# TEXT SHOWN:

Garden Inspired issue #53 of UPPERCASE Magazine
Ever since reading The Secret Garden as a child, I have been fascinated by the idea of cultivating my own secret garden where I can escape and dream while being surrounded by the magic of blooming trees, budding flowers, and birdsong. These days, I transform vintage garden maps and science illustrations through collage and illustration, so that my artworks create secret gardens of their own. My landscapes and botanical portraits help me to reconnect with the essential yet mystical wonders of the natural world. The imaginary gardens that I create in my collage illustrations explore visions of exotic plants, exquisite flowers, and dream-like birds that exist only in my mind. The secret garden becomes a surreal place to lose myself and transform the natural world into a reflection of my own desires.
Art & Science issue #50 of UPPERCASE Magazine
Everyday we engage with patterns and images of the natural world. However, this natural symmetry and beauty is often taken for granted due to either its macroscopic universality or its microscopic invisibility to the human eye.
My recent collage illustrations aim to interrupt this tendency by transforming images from vintage scientific illustrations, charts, and diagrams into surreal dreamscapes. The research, selection, and manipulation of data that goes into each artwork mirrors that of the scientist as they observe, categorize, and document processes of transformation and change.
Working with imagery from botany and biology resources in the public domain, my art strives to enact the process of defamiliarization, a literary term that means to “make the familiar unfamiliar in order to see it in a new way.” Protozoa resemble mid-century vases, microbes and insect wings emerge as flowers, shells and echinoderms transform into fabulous hats, and dreamy fungi and waterfall landscapes reimagine scientific observations into worlds that are both familiar and new.
A common foundation of collage, pattern design, and science is the promise of discovery inherent in new combinations of the smallest of things. By piecing together seemingly random bits, an artistic composition or a scientific study can reveal new meaning, inspire possibility, or dramatically impact our relationship with the natural world.

Text data extracted from the pages
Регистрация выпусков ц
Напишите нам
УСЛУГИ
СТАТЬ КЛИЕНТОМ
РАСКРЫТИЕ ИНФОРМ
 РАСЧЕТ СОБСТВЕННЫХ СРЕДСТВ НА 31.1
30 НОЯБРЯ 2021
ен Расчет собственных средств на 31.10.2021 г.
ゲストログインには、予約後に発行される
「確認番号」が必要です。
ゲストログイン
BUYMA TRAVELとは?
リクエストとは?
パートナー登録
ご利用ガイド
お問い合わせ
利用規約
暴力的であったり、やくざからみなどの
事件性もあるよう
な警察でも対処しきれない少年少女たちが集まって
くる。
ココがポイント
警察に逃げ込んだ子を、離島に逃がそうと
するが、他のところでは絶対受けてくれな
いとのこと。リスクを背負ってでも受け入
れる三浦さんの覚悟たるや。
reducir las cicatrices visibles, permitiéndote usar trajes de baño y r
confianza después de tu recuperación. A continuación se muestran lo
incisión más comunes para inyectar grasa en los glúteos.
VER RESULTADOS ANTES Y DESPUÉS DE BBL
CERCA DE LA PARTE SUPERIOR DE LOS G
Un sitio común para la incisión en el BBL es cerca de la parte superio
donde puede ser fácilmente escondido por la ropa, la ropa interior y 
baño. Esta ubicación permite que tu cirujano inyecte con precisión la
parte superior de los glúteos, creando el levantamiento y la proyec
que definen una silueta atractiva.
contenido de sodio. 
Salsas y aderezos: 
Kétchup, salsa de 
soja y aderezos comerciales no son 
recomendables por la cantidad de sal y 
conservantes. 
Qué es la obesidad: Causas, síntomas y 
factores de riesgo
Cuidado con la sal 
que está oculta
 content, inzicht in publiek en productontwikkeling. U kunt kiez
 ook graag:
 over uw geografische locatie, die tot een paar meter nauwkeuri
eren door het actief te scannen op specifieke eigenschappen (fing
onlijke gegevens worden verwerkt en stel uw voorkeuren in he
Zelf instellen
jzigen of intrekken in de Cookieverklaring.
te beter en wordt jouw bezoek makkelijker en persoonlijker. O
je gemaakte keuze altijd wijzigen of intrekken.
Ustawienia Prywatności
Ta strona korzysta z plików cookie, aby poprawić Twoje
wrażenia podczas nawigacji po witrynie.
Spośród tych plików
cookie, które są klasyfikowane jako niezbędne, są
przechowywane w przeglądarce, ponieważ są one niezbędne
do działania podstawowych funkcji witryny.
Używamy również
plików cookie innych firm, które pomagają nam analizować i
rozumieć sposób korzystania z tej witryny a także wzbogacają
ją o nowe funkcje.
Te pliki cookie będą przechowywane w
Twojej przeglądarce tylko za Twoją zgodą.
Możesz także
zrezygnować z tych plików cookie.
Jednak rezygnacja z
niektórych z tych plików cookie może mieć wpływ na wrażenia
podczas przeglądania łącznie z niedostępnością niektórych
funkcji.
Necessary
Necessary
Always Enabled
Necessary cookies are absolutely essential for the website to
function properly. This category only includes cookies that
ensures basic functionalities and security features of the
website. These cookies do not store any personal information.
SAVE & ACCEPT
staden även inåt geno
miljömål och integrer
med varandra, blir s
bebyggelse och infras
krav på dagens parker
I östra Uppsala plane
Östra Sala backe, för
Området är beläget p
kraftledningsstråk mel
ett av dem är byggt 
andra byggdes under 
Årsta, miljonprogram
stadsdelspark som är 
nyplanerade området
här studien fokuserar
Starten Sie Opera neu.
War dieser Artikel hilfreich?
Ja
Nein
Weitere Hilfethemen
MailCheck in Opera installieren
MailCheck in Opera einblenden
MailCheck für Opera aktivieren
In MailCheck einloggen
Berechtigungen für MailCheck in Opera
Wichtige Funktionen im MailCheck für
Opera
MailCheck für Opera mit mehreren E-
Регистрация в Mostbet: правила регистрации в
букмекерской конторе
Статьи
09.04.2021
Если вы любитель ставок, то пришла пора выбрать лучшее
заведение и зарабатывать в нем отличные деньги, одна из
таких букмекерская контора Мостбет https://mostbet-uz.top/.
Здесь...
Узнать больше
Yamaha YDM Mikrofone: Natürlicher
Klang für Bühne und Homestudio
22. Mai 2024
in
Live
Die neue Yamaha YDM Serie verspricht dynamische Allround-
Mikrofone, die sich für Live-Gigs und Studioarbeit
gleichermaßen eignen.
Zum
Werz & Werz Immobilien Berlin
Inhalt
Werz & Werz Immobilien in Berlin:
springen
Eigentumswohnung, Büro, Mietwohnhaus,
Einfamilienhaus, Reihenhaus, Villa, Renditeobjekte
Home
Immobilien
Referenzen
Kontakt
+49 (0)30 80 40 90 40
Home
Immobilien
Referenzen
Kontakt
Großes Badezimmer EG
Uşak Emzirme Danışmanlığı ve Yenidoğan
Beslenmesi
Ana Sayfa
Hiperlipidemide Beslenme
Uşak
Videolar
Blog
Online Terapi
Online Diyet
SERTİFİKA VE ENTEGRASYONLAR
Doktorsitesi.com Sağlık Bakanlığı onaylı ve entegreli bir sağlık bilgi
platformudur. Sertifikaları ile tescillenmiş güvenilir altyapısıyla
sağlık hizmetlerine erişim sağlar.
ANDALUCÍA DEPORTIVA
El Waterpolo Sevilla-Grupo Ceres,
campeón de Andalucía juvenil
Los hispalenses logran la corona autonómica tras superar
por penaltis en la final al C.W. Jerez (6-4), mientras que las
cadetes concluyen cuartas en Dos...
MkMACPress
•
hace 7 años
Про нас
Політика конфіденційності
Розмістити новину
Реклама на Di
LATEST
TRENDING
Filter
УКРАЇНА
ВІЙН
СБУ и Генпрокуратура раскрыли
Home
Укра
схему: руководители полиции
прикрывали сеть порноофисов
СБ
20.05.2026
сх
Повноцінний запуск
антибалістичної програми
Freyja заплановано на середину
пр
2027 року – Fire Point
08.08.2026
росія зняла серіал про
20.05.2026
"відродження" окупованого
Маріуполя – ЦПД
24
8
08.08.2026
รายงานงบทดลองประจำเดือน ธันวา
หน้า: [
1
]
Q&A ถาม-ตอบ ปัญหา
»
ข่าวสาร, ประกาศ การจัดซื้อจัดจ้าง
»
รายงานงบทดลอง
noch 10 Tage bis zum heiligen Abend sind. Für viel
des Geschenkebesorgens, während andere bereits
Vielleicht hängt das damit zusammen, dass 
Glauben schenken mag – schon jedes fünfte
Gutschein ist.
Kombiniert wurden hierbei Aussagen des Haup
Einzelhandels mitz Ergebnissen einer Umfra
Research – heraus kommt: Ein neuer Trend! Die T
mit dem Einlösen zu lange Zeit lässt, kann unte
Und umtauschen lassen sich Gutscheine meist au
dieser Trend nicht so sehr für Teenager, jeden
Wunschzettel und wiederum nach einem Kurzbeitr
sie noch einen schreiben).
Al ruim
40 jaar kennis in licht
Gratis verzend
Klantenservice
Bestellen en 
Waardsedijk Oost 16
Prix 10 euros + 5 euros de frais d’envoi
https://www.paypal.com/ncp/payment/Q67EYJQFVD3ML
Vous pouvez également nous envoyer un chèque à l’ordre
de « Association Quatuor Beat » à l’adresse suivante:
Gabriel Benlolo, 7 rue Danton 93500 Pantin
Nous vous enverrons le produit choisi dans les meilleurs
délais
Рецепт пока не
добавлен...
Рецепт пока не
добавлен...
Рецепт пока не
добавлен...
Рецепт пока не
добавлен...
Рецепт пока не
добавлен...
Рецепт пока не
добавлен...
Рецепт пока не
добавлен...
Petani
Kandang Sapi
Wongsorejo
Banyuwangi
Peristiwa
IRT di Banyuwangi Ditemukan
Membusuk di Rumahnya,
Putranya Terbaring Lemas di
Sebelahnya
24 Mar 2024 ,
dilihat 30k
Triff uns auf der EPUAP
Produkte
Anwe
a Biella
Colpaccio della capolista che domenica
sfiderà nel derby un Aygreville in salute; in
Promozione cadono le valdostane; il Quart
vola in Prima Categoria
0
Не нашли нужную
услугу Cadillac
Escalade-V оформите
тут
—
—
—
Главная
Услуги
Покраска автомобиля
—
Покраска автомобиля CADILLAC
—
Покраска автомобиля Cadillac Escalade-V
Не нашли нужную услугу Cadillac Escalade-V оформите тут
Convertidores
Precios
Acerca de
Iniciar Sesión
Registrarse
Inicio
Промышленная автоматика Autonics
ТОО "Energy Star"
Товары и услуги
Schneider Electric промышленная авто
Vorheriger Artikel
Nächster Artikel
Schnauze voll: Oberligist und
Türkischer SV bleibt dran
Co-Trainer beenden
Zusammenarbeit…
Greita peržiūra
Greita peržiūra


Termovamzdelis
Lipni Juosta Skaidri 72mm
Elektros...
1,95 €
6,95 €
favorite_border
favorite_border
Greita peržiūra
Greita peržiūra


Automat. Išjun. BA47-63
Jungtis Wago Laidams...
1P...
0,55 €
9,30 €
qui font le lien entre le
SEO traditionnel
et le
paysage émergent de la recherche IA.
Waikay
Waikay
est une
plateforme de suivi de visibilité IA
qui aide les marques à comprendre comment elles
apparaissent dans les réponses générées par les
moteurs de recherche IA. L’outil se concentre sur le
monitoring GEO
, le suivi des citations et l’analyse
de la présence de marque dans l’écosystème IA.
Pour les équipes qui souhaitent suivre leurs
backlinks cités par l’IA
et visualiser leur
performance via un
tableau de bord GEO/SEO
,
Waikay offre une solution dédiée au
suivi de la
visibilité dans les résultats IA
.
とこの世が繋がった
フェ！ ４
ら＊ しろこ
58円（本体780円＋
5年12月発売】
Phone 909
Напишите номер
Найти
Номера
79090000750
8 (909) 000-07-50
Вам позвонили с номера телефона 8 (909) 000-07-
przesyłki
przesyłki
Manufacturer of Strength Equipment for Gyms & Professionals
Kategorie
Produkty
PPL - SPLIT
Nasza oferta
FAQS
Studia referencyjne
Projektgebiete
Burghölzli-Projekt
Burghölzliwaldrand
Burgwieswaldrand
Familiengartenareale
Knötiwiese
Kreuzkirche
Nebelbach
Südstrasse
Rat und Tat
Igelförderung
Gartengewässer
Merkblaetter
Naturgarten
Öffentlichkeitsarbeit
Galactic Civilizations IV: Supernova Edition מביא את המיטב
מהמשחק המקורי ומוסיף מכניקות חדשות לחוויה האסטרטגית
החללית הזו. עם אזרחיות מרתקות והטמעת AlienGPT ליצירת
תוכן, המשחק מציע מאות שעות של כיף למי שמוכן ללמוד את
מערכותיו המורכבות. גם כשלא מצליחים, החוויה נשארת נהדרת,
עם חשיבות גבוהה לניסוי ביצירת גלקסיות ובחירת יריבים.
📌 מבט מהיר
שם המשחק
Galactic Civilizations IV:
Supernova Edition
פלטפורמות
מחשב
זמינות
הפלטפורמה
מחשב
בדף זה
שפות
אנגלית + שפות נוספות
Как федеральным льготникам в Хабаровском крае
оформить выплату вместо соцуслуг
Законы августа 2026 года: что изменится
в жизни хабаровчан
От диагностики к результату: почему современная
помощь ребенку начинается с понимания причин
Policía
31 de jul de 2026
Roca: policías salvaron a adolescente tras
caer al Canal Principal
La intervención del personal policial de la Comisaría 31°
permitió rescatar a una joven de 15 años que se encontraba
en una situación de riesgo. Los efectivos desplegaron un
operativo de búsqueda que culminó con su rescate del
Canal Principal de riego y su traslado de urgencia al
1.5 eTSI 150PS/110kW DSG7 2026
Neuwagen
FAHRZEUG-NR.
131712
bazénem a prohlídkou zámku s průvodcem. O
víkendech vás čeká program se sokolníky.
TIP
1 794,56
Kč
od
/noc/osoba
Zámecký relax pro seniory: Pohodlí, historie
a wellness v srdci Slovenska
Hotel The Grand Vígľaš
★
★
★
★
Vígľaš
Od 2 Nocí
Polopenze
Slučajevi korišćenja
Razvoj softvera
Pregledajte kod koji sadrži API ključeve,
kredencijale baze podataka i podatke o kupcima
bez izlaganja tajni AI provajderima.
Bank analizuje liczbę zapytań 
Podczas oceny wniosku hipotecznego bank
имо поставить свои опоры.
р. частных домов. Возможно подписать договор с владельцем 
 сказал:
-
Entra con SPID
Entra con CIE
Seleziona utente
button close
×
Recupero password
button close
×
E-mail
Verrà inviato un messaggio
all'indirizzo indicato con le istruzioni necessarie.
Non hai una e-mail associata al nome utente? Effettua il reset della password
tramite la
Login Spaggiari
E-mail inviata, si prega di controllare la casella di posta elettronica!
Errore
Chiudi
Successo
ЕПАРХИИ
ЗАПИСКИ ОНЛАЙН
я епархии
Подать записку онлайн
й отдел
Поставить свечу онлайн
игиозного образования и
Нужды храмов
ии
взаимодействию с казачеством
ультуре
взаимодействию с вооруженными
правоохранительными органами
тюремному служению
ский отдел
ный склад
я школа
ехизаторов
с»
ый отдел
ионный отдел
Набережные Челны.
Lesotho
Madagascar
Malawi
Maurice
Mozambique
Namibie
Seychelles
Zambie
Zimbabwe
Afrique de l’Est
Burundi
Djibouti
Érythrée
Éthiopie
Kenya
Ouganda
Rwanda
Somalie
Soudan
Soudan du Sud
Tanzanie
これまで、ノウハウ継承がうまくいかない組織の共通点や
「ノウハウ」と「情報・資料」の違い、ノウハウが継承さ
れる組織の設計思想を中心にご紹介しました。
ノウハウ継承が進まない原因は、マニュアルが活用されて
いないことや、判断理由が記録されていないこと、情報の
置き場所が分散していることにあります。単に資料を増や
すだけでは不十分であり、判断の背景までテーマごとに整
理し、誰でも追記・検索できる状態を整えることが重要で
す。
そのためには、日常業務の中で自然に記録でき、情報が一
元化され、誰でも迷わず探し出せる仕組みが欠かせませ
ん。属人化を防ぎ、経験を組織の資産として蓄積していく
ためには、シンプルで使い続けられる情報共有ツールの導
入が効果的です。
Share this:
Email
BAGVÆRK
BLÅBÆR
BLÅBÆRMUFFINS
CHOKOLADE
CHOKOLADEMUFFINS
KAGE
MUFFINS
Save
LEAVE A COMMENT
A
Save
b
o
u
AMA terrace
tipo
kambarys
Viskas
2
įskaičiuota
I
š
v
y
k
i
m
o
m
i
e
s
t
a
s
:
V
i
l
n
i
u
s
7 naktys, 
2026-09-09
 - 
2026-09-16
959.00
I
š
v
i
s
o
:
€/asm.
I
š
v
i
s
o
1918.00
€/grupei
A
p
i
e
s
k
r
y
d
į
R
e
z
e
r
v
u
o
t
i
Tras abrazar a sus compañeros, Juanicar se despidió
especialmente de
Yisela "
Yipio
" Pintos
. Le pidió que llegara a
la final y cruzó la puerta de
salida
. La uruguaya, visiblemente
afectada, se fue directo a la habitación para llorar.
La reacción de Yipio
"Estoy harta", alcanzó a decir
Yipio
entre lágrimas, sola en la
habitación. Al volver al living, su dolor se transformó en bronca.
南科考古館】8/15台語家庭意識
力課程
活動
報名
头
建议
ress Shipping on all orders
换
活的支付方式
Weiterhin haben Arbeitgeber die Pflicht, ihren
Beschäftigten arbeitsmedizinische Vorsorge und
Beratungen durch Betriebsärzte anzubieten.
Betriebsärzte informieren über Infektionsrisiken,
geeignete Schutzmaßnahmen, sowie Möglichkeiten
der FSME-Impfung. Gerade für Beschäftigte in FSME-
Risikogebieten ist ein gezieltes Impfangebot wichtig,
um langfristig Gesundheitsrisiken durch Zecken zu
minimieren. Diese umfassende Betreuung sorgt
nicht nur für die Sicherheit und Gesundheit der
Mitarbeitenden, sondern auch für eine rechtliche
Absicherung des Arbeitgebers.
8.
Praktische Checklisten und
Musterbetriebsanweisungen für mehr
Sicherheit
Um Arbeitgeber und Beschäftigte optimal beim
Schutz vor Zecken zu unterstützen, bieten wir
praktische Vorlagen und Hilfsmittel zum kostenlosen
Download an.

# CHECK YOUR UNDERSTANDING:
a: From the UPPERCASE Magazine text, copy word for word the passage starting at "A common foundation" and ending at "with the natural world.".
b: Rewrite the paragraph of the UPPERCASE Magazine text that begins "My recent collage illustrations aim" as a shorter version that keeps its main facts.
c: In the UPPERCASE Magazine text, what do shells and echinoderms transform into?

# ANSWERS FOR THE EXERCISE:
a:
A common foundation of collage, pattern design, and science is the promise of discovery inherent in new combinations of the smallest of things. By piecing together seemingly random bits, an artistic composition or a scientific study can reveal new meaning, inspire possibility, or dramatically impact our relationship with the natural world.

b: The collage illustrations turn images from vintage scientific illustrations, charts, and diagrams into surreal dreamscapes to counter the habit of taking natural patterns for granted. The research, selection, and manipulation of data behind each work mirror how a scientist observes, categorizes, and documents transformation and change.

c: Fabulous hats.